Il est des formes de propriété « collective » pris en compte par le Code dès l’origine :

copropriété forcée et perpétuelle des clôtures si elles sont l’accessoire indivisible des deux immeubles qu’elles séparent (indivision forcée du mur mitoyen). Beaucoup plus important, surtout à notre époque où l’on divorce beaucoup, la communauté entre époux ou communauté conjugale constituée de tout ou partie de leurs biens formant une masse commune qui sera partagée lors de la dissolution du mariage (décès, divorce). Il s’agit de cette partie du Droit civil que l’on appelle le Droit des régimes matrimoniaux. Le Code civil établit une communauté légale, à défaut d’un contrat de mariage conclu entre les époux. En 1804, la communauté des meubles et acquêts (usuelle dans les pays de coutume) est retenue comme régime légal : tous les meubles entrent dans la masse commune (on ne tient compte ni de l’origine, ni de la date d’acquisition), ainsi que les immeubles acquis par les époux ensemble ou séparément pendant la durée du mariage par leur travail ou leur épargne. Les immeubles acquis avant le mariage ou pendant le mariage par succession ou donation restent les biens propres de chaque époux. Cette masse de biens communs est alors administrée par le mari sans le concours de la femme… Elle constitue l’actif commun qui répondra du passif commun. Le régime légal étant supplétif de volonté, les époux peuvent le modifier ou s’en écarter par toute espèce de conventions. Par contrat, la communauté conventionnelle peut être réduite aux acquêts, les époux peuvent exclure de la communauté tout ou partie de leur mobilier présent et futur, y faire entrer leurs immeubles présents et futurs, adopter la communauté à titre universel…
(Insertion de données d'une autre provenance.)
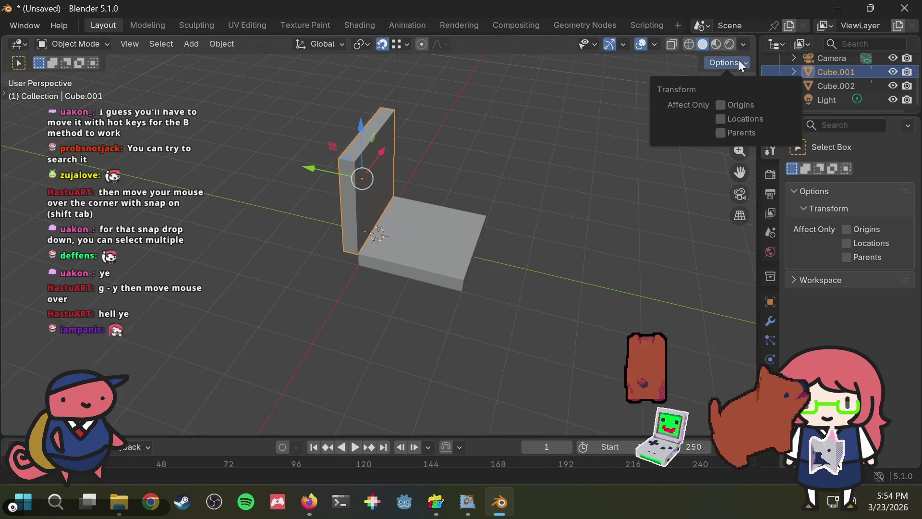
left_click(724, 104)
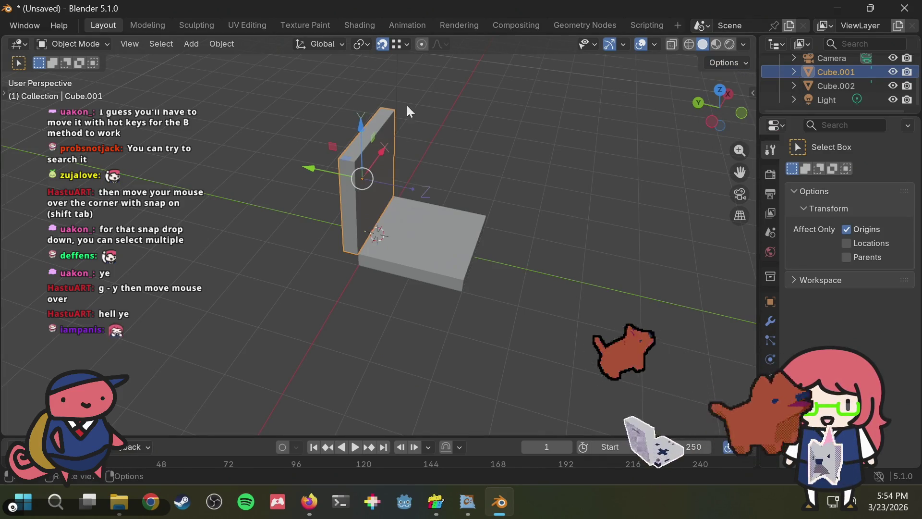
left_click(422, 182)
mouse_move(423, 182)
middle_mouse_down()
mouse_move(440, 138)
mouse_move(361, 157)
middle_mouse_up()
left_click(361, 157)
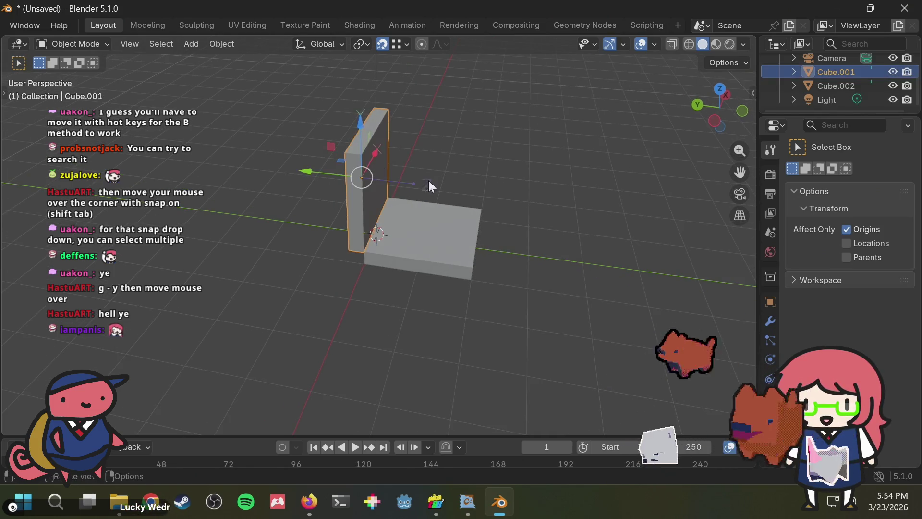
scroll(354, 165, "up", 3)
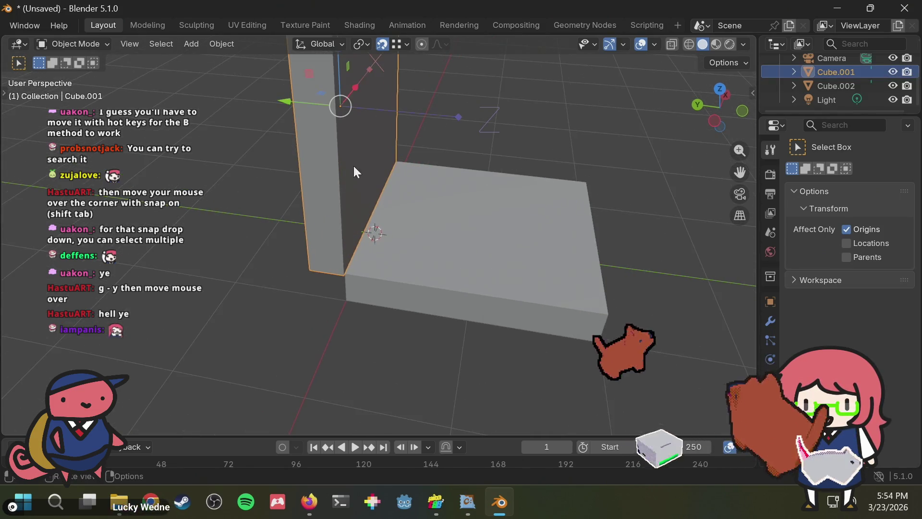
left_click(469, 117)
mouse_move(469, 117)
middle_mouse_down()
mouse_move(433, 108)
mouse_move(356, 128)
middle_mouse_up()
left_click(356, 128)
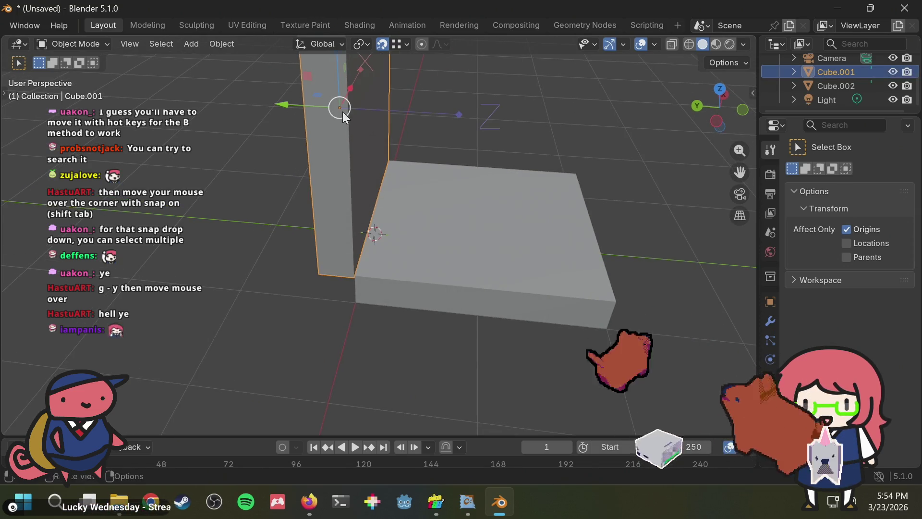
Step: Move the wall's origin, trying Z and X before settling on a Y constraint
key("g")
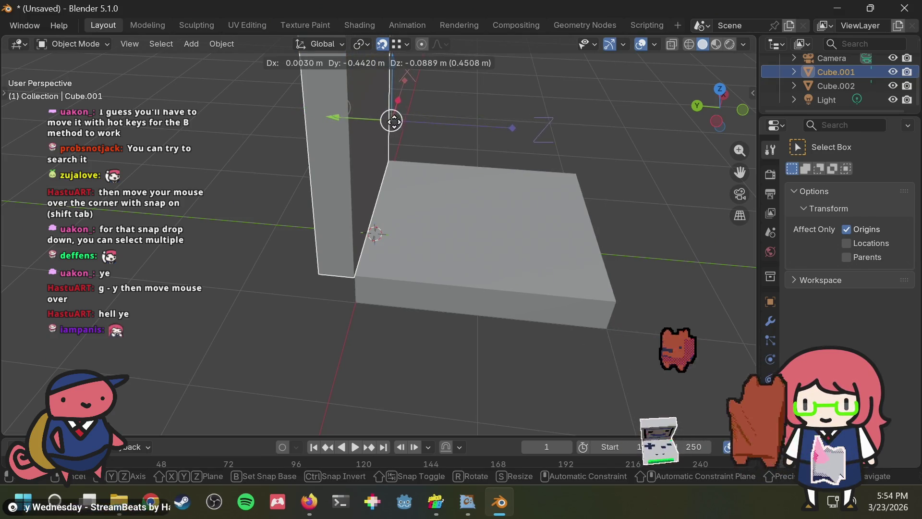
key("z")
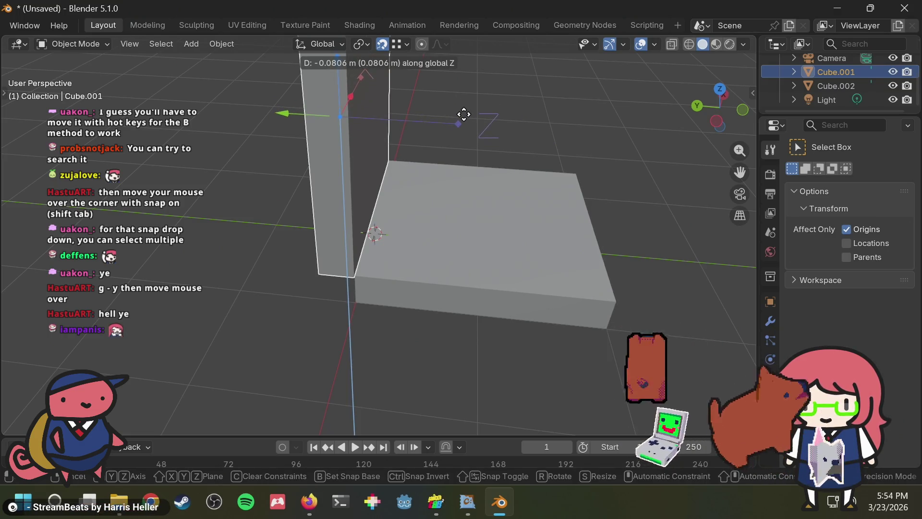
key("x")
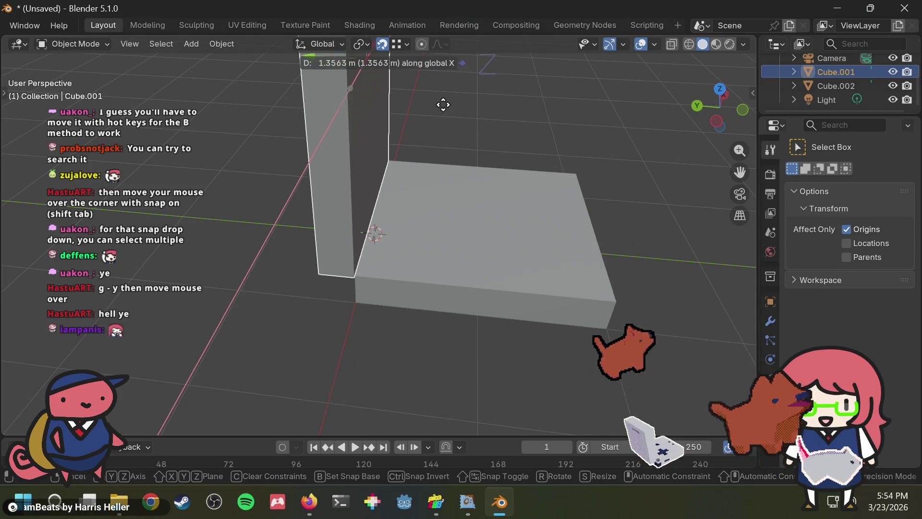
key("y")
Pour mémoire, on se doit de citer le régime dotal qui était caractérisé par les biens dotaux inaliénables et insaisissables que la femme apportait au mari pour supporter les charges du mariage (à charge de restitution); les biens de la femme non constitués en dot sont dits paraphernaux et elle en a la jouissance. La grande réforme des régimes matrimoniaux interviendra en 1965 (Loi n° 65 – 570 du 13 juillet 1965). Elle s’inscrit, avec les modifications intervenues depuis cette date dans le Livre troisième, Titre V Du contrat de mariage et des régimes matrimoniaux. Cette réforme a abouti a faire de la communauté réduite aux acquêts (qui avait la préférence des notaires) la nouvelle communauté légale (Chapitre 2 Première partie

De la communauté légale, Articles 1400 à 1491). Entrent dans la communauté légale réduite aux acquêts tous les biens meubles ou immeubles acquis par les époux ensemble ou séparément pendant le mariage par le travail ou l’épargne, à l’exception des biens propres (biens acquis avant le mariage ou à titre gratuit pendant le mariage). La communauté des meubles et acquêts devient une des communautés conventionnelles (Chapitre 2 Deuxième partie : De la communauté conventionnelle, Articles 1498 à 1501l). Le régime dotal disparaît du Code civil. La communauté universelle qui comprend tous les biens et toutes les dettes présentes et futures des époux est maintenue (Article 1526). Le régime de séparation de biens permet à chacun des époux qui le stipulent dans le contrat de mariage d’administrer, de jouir et de disposer de leurs biens personnels (Chapitre 3, Articles 1536 à 1543). C’est le régime matrimonial choisi le plus souvent par les commerçants ou par ceux qui ont du bien. Le régime de participation aux acquêts fonctionne pendant la durée du mariage comme le régime de la séparation, mais les choses sont plus compliquées à la dissolution : « chacun des époux a le droit de participer pour moitié en valeur aux acquêts nets constatés dans le patrimoine de l’autre, et mesurés par la double estimation du patrimoine originaire et du patrimoine final ». Ce droit est cessible pour cause de mort aux héritiers (Chapitre 4, Articles 1569 à 1581).